■ CONJUNTO DE TAREFAS
• A. Transforme em uma lista curta o parágrafo do texto sobre rádios comunitárias que começa com "Mantida no ar, no bairro Jardim Vitória". Mantenha os fatos principais.
• B. No texto sobre rádios comunitárias, quem criou a Rádio Constelação?
• C. Prolongue o texto sobre rádios comunitárias a partir da última frase apresentada.

■ TRECHO DO TEXTO
○ ○ ○ ○ ○ ○ ○
De acordo com Érika Dutra Chiari, aluna do sétimo período de Jornalismo e bolsista do projeto, foi “gratificante” integrar a oficina que preparou os membros do MST, atuantes em acampamentos na Região Metropolitana de Belo Horizonte. Os sem-terra, avalia Érika, demonstraram a necessidade de contar com um instrumento de comunicação que aproximasse o grupo e também a preocupação com uma melhor forma de executar projetos nesse sentido. O projeto da Comunicação deu margem a diferentes pesquisas sobre mídias comunitárias na Capital e em outras cidades mineiras, como Lagoa Santa, Caparaó e Alto Caparaó.

Mantida no ar, no bairro Jardim Vitória, por um grupo de deficientes físicos, a Rádio Constelação é, segundo Érika, muito organizada e cumpre bem seu papel de interlocução com a comunidade. A Constelação, objeto de pesquisa da estudante, foi criada há três anos, por Roberto Emanuel da Silva e Raimundo Aniceto da Silva, dois alunos do Instituto São Rafael. No ano passado, a estação sofreu uma tentativa de fechamento (ela não possui outorga de funcionamento), abortada com a ajuda do programa Pólos Reprodutores de Cidadania, da Faculdade de Direito da UFMG, que auxilia movimentos sociais organizados ou em organização.

Proteger as rádios comunitárias da interferência tantas vezes ilegal da Polícia é também uma preocupação do projeto. O professor Oliveira lembra que existem controvérsias jurídicas envolvendo as emissoras comunitárias, entre elas uma interpretação de que os municípios têm autonomia para regulamentar as rádios. “Quase todas elas já foram fechadas alguma vez. O que fazemos é chamar a atenção para as normas que têm de ser seguidas pela própria Polícia, que chega sempre disposta a lacrar e a levar o transmissor”, ressalta. A proteção do equipamento é fundamental para essas emissoras, porque a maioria não tem como comprá-lo pela segunda vez.
○ ○ ○ ○ ○ ○ ○
■ DADOS

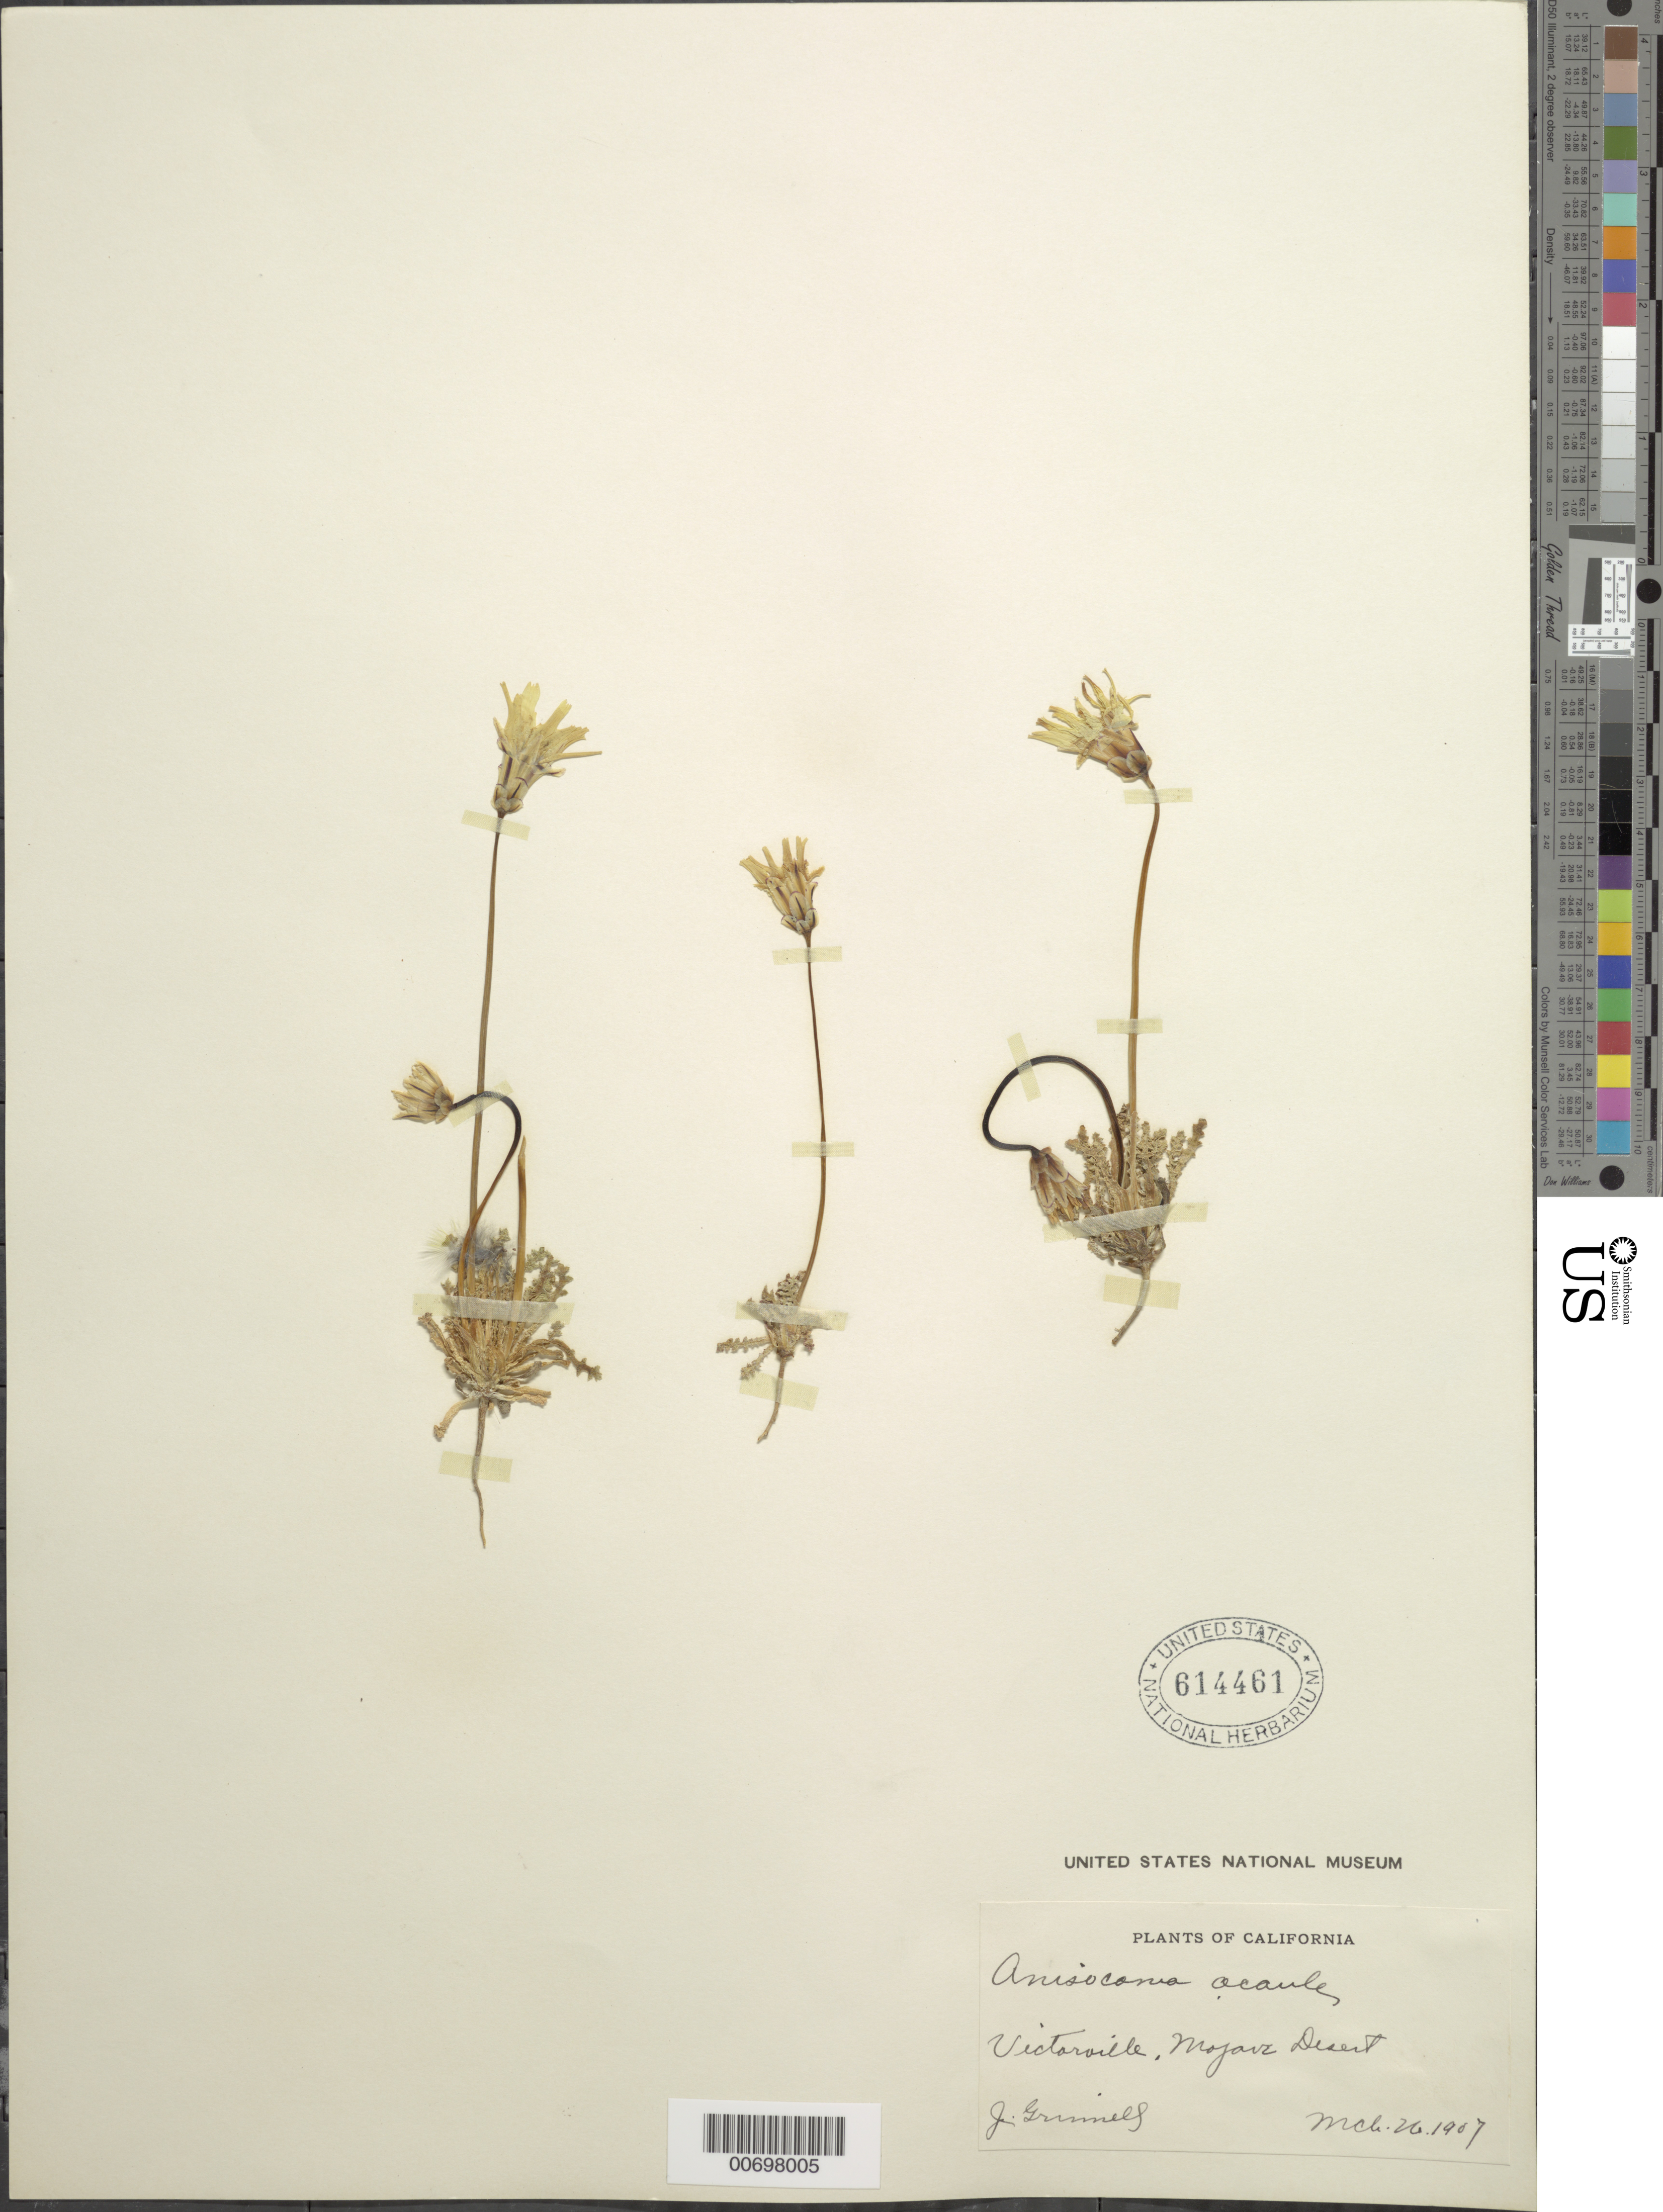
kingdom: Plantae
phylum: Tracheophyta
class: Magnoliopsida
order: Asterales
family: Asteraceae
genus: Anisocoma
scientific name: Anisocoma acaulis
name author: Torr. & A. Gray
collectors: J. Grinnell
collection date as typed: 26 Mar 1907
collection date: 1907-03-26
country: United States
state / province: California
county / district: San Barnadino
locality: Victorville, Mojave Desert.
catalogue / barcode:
○ ○ ○ ○ ○ ○ ○
■ RESPOSTAS POR TAREFA
• A.
- A Rádio Constelação funciona no bairro Jardim Vitória e é mantida por um grupo de deficientes físicos.
- Segundo Érika, a rádio é muito organizada e cumpre bem o papel de interlocução com a comunidade.
- Foi criada há três anos por Roberto Emanuel da Silva e Raimundo Aniceto da Silva, alunos do Instituto São Rafael.
- A rádio não tem outorga de funcionamento e sofreu uma tentativa de fechamento no ano passado.
- O fechamento foi impedido com a ajuda do programa Pólos Reprodutores de Cidadania, da Faculdade de Direito da UFMG.

• B. Roberto Emanuel da Silva e Raimundo Aniceto da Silva, dois alunos do Instituto São Rafael.

• C.
Denise Miranda

A aquisição dos equipamentos da Constelação, conta Roberto Emanuel, não foi fácil, assim como a manutenção da rádio nesses anos. Para sobreviver, a estação do Jardim Vitória (que é ouvida bem além das fronteiras do bairro) corre atrás de apoios culturais, pedágios em sinais de trânsito e oferece um curso de informática na sua sede. “A parada aqui é meio complicada”, diz Roberto Emanuel, garantindo que a rádio não aceita qualquer interferência política ou comercial nos programas. “Temos o serviço voltado mesmo para a população”, garante. A programação, que inclui muita música (essa é uma característica de quase todas as rádios comunitárias) está utilizando, esporadicamente, material jornalístico produzido pelos alunos da Comunicação da UFMG.

Uma agência de notícias e de produção de programas jornalísticos para as rádios comunitárias é uma idéia que está sendo estudada. Entretanto, no ano passado, os alunos já produziram oito programas para as rádios Constelação e União (esta última atua no Aglomerado da Serra, em parceria com a Associação Brasileira de Radiodifusão Comunitária – Abraco), além de 44 programas radiofônicos semanais, com duas horas de duração cada um, para a Rádio Inter-FM. “Mas não damos conta de mandar o material para todas as rádios com que mantemos contato”, admite Valdir de Castro Oliveira.

As rádios comunitárias expressam a carência das comunidades em que atuam. Não têm estrutura nem dinheiro para, por exemplo, gastar com bobinas de fax ou para contratar um provedor de Internet, pelo qual pudessem receber os programas produzidos pela UFMG. Com isso, as rádios ficam, também, sujeitas à disponibilidade dos envolvidos em entregar fitas ou material jornalístico.

O músico e compositor Leci Strada, fundador da Rádio Inter-FM, em Brumadinho, na Região Metropolitana, afirma que “as rádios comunitárias são o futuro da comunicação no País”, e ressalta que, com elas, a possibilidade de regionalização, com a valorização das culturas locais, é real. Leci Strada também acredita na força das emissoras comunitárias como laboratório para futuros profissionais e para treinar pessoas da própria comunidade. “A parceria com a Universidade não é regular nem oficial, mas ela mostra que as comunitárias podem criar uma rede de solidariedade”, argumenta o músico.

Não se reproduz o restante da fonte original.